If DNA is shared on two chromosomes, a CSV file details the shared segments of DNA.

Column Description
segment Shared DNA segment number
chrom Pair of chromosomes with matching DNA segment
start Start position of matching DNA segment on each chromosome
end End position of matching DNA segment on each chromosome
cMs CentiMorgans of matching DNA segment on each chromosome
snps Number of SNPs in matching DNA segment on each chromosome

Find Shared Genes

Shared genes (with the same genetic variations) between two individuals can be identified with find_shared_dna(), with the parameter shared_genes=True.
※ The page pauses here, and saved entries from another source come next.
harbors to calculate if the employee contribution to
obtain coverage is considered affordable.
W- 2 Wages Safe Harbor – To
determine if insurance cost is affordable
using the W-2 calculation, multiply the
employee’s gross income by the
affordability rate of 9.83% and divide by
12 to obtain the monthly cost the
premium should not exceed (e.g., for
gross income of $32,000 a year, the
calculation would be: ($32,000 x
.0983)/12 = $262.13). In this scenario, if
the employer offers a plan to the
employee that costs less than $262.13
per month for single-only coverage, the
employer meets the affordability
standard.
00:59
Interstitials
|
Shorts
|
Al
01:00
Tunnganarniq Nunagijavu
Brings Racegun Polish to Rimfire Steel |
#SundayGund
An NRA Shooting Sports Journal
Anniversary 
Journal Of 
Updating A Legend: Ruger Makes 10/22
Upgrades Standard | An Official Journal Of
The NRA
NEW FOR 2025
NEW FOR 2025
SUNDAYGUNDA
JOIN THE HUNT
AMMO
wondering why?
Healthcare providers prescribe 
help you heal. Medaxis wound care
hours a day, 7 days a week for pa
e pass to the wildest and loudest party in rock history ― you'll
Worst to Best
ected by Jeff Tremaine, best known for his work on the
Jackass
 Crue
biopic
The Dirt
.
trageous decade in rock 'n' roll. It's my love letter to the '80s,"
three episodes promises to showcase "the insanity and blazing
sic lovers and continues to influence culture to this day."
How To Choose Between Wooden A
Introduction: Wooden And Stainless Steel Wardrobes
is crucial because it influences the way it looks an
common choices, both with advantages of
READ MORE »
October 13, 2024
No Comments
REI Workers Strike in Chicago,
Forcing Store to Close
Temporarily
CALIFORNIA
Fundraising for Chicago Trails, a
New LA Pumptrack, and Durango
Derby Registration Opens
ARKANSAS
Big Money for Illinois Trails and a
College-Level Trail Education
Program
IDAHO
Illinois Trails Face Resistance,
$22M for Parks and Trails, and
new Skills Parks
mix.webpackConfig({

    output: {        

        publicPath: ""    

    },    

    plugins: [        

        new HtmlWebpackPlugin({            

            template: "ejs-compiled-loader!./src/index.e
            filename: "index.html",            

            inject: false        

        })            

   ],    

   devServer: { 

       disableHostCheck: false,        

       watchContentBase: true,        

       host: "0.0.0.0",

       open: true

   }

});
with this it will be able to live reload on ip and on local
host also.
In addition to the outputs produced by Find Shared DNA, up to two additional CSV files are output that detail the shared genes when save_output=True.

In the filenames below, name1 is the name of the first Individual and name2 is the name of the second Individual.

shared_genes_one_chrom_<name1>_<name2>_GRCh37.csv

If DNA is shared on one chromosome, this file details the genes shared between the two individuals on at least one chromosome; these genes are located in the shared DNA segments specified in shared_dna_one_chrom_<name1>_<name2>_GRCh37.csv.

Column* Description*
name Name of gene
geneSymbol Gene symbol
chrom Reference sequence chromosome or scaffold
strand + or - for strand
txStart Transcription start position (or end position for minus strand item)
txEnd Transcription end position (or start position for minus strand item)
refseq RefSeq ID
proteinID UniProt display ID, UniProt accession, or RefSeq protein ID
description Description

* UCSC Genome Browser / UCSC Table Browser

shared_genes_two_chroms_<name1>_<name2>_GRCh37.csv

If DNA is shared on both chromosomes in a pair, this file details the genes shared between the two individuals on both chromosomes; these genes are located in the shared DNA segments specified in shared_dna_two_chroms_<name1>_<name2>_GRCh37.csv.

The file has the same columns as shared_genes_one_chrom_<name1>_<name2>_GRCh37.csv.